Within the conversation that he has with Lemar (Clé Bennett), John alludes that he’s suffering some PTSD from a previous tour from Afghanistan. You immediately think of the haste of the GRC in putting John in this position. Straight from war without extensive decompression from what he just came from. During the fight with the Dora Milaje, Walker is clearly out of his league. Shaken because he might be under-tooled, he looks to take the serum. Not only did it enhance his strength, but it also increased his insecurities and impulsiveness.

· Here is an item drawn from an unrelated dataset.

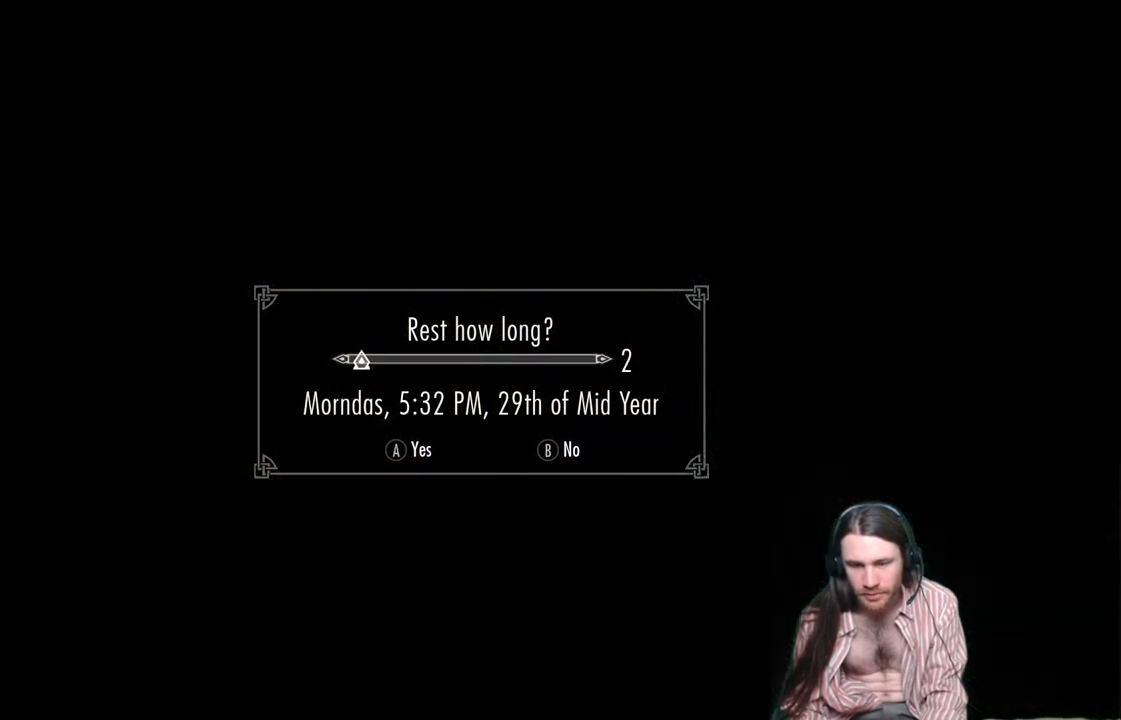
{"buttons": [], "left_stick": "center", "right_stick": "center", "events": []}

In mirroring the First Avenger quote, Lemar says to John, “Power just makes a person more of themselves, right?”

Previously, Karli elects to blow up a building that killed innocent people. Her actions cause the GRC to retaliate and push the Patch Act. It’s to restore regular borders around countries like pre-Blip. The conversation that Sam and Karli almost acts as a metaphor symbolizing how fans feel about some MCU villains. Think about Thanos and Killmonger. Two tyrannical figures with a complex idea that spirals into something genocidal. They want to create changes at the expense of innocent collateral damage. Karli says this is ok with her to Sam, unflinchingly just like that explosion. It shows that she’s way too far gone in a terrorist-like direction. So, when a Flag-Smasher equates her to being a new Captain America, that doesn’t work because Steve would think of the greater good. The gravitational pull of Karli and John’s paths would come together with tragic consequences. To think of it, both characters think they are doing the right things.

Neither of them really knows what it takes to be a leader. Further, clouded by the artificial power flowing through their veins. One built on revenge and the other trying to cling to the position that was awarded to him. Baron Zemo (Daniel Brühl) warns that being a super solder will always come with supremacist ideals. By the looks of things, it’s hard to argue with him. Although, for someone who killed people himself, it feels like a “right message, wrong messenger.” Speaking of Zemo, he has to answer for his crimes, which put Bucky (Sebastian Stan) at odds with Dora Mijae’s second-in-command Ayo (Florence Kasumba). The beginning of the episode showed how she helped him with his deprogramming. That scene is powerful because the audience continues to see how being a super-soldier can be traumatizing. Bucky is forever going to be running from the ghosts of his past. His actions in working with Zemo put him at odds with the Wakandians. They rightfully feel betrayed, given that Zemo framed Bucky for T’Chaka’s murder!

The same shield donning the red, white, and blue pattern. The one that exhibited mercy in secret became blood-stained as onlookers recorded what happened. John Walker stood tall, almost to revel in killing a Flag-Smasher soldier. It’s an eerie and unsettling critique of an American imperialistic mindset. That he could think he could go into another country and kill somebody in that matter. Never mind the fact that if he just acted with some temperament, his partner would still be alive. Maybe Karli would be in custody right now. Heavy is the head that wears the crown, and right now, the mantle of an old hero seems like too heavy of a cross to bear.